Employers must inform staff if emails are monitored says the ECHR, in landmark case.

Employers cannot ‘reduce private social life in the workplace to zero’, says the European Court of Human Rights (ECHR) in today’s landmark judgment.

Judges examined the case of Bărbulescu v. Romania, which concerned the decision of a private company to dismiss an employee after monitoring his electronic communications and accessing their contents. It also looked at the alleged failure of the domestic courts to protect his right to respect for his private life and correspondence.

The background

Bogdan Mihai Barbulescu was sacked for sending messages via the Yahoo messaging system in 2007. His employer had used surveillance software to monitor his computer activity.

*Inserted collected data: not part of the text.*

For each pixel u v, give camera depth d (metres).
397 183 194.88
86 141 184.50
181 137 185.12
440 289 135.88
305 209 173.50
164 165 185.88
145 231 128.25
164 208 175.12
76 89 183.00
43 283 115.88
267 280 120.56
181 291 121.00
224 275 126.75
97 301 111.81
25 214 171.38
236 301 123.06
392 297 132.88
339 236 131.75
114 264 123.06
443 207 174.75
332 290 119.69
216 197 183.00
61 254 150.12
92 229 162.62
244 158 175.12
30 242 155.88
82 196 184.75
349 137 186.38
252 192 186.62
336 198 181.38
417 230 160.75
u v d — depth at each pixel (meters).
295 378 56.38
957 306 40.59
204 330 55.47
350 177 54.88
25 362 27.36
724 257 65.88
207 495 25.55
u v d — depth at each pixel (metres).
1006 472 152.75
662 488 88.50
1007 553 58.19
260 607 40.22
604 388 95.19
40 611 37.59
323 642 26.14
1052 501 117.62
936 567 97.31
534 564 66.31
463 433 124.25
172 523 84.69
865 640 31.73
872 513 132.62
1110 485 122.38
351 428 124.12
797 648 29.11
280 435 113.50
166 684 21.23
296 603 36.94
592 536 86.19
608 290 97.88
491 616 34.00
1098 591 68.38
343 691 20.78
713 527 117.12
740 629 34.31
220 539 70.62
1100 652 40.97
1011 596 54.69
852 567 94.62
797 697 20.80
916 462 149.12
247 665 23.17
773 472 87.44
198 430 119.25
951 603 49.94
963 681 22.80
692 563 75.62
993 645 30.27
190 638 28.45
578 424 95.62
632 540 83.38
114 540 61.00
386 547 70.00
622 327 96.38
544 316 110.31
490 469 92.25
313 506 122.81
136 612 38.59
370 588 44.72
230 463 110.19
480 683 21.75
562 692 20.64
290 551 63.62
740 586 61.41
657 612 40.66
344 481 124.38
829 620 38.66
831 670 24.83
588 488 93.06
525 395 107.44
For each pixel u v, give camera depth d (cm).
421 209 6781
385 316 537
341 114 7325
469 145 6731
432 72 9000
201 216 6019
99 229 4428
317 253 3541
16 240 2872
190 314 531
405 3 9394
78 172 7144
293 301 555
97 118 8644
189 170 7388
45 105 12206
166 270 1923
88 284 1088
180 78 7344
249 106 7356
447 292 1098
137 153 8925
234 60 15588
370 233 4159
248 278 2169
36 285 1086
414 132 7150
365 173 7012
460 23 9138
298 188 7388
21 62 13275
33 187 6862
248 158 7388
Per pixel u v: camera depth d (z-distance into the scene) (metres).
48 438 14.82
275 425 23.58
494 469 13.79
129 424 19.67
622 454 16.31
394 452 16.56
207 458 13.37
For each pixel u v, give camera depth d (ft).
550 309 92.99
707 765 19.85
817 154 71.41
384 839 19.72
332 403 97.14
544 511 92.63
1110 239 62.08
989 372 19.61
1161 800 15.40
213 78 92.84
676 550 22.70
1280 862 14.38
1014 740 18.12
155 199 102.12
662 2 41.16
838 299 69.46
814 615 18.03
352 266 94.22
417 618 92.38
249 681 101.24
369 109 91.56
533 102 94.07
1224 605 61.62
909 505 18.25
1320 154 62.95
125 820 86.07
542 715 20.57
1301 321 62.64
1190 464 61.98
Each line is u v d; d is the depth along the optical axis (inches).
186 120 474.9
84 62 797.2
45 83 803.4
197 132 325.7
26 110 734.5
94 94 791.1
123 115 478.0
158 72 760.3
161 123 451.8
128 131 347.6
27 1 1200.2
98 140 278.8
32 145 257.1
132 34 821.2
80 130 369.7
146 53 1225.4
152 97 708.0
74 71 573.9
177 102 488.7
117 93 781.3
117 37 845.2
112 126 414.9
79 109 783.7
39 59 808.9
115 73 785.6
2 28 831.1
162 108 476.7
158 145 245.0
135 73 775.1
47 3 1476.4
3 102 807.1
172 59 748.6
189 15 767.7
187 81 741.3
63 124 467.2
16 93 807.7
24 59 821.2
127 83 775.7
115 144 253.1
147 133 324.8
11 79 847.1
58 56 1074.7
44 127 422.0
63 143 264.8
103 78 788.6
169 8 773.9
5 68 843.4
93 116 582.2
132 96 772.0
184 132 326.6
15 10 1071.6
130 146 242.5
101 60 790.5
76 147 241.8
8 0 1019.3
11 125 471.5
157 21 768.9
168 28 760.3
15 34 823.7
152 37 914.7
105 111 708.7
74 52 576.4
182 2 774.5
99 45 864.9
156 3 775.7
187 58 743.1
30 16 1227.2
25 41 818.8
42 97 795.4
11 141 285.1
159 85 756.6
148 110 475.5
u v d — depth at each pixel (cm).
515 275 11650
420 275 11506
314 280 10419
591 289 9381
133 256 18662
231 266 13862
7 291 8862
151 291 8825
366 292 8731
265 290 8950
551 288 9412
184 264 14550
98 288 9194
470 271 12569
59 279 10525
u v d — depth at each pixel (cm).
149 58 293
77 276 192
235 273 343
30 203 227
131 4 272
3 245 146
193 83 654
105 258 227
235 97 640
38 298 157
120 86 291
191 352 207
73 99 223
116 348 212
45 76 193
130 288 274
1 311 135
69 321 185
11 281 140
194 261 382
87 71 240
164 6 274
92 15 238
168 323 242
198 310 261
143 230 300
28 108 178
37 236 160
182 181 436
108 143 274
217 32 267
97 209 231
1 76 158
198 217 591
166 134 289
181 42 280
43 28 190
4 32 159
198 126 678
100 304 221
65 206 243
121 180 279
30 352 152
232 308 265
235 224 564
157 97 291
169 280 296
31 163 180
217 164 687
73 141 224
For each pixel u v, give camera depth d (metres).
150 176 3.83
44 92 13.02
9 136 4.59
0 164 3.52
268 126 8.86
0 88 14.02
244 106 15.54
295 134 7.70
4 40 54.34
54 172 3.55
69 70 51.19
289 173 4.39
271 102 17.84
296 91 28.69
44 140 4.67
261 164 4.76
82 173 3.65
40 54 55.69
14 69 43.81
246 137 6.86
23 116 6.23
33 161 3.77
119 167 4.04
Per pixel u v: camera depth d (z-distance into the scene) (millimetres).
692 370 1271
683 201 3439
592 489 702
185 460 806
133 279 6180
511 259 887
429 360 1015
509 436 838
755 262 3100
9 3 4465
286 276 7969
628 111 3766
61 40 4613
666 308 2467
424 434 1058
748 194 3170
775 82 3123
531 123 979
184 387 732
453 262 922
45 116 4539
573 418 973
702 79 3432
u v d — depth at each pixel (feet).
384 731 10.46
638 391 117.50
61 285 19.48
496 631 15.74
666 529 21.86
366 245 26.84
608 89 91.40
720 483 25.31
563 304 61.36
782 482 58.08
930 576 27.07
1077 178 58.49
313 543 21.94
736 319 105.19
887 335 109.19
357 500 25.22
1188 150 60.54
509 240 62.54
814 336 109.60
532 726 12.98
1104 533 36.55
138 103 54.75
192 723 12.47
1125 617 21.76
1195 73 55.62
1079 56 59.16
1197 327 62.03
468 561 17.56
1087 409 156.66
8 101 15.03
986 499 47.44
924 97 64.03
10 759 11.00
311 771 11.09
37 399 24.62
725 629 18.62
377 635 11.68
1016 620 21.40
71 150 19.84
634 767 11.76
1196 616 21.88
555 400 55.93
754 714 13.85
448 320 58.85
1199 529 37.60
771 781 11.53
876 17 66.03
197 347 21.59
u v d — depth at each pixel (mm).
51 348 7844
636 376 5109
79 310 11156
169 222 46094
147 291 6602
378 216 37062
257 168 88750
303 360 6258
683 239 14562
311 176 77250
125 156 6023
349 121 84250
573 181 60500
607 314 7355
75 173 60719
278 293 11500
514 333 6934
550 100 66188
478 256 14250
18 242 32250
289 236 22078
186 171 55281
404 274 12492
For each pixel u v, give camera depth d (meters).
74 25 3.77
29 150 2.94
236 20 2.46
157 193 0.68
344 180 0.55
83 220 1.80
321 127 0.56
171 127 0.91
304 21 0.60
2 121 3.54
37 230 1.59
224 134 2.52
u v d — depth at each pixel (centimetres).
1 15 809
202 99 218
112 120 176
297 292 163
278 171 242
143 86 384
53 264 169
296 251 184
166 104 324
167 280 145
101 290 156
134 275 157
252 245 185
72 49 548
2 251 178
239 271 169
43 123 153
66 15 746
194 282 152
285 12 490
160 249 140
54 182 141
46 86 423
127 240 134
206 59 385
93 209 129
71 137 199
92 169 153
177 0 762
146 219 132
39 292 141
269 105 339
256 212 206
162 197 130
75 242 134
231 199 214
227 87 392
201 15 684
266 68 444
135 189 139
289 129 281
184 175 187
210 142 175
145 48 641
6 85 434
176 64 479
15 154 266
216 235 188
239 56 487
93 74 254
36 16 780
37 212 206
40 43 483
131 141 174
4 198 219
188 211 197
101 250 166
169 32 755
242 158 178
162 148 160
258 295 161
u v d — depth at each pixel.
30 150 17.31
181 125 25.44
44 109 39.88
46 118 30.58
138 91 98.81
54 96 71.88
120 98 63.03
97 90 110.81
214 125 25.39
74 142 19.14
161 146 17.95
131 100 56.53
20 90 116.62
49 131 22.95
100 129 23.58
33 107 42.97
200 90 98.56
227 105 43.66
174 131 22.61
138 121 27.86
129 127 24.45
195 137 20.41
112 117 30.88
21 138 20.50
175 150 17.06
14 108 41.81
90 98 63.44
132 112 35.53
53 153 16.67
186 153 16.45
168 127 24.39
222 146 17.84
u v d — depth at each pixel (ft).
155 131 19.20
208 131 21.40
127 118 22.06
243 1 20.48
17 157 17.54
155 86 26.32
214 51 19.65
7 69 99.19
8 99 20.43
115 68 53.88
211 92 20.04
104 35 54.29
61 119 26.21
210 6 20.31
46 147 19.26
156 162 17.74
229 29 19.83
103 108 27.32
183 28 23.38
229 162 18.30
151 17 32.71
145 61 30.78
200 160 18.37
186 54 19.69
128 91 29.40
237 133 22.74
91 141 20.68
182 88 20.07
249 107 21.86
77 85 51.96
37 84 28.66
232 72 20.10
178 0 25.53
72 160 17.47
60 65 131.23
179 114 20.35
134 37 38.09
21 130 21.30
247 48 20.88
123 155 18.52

When his employer asked him for an explanation, Bărbulescu replied in writing that he had only used the service for professional purposes, the court heard. His employer then presented him with a transcript of 45 pages of his communications, including messages he had exchanged with his brother and his fiancée relating to personal matters, some of the messages being of an intimate nature, the court was told.

The employer then terminated Bărbulescu’s employment contract for breach of the company’s internal regulations that prohibited the use of company resources for personal purposes. After this decision was challenged in a Romanian court by Bărbulescu, the judges ruled that the firm was within its right.

The Judgment

However, in today’s Grand Chamber judgment, the ECHR held, by eleven votes to six, that there had been: a violation of Article 8 (right to respect for private and family life, the home and correspondence) of the European Convention on Human Rights.

It says that although it was questionable whether Mr Bărbulescu could have had a reasonable expectation of privacy in view of his employer’s restrictive regulations on internet use, of which he had been informed, an employer’s instructions ‘could not reduce private social life in the workplace to zero’.

A statement from the ECHR adds: “The right to respect for private life and for the privacy of correspondence continued to exist, even if these might be restricted in so far as necessary.”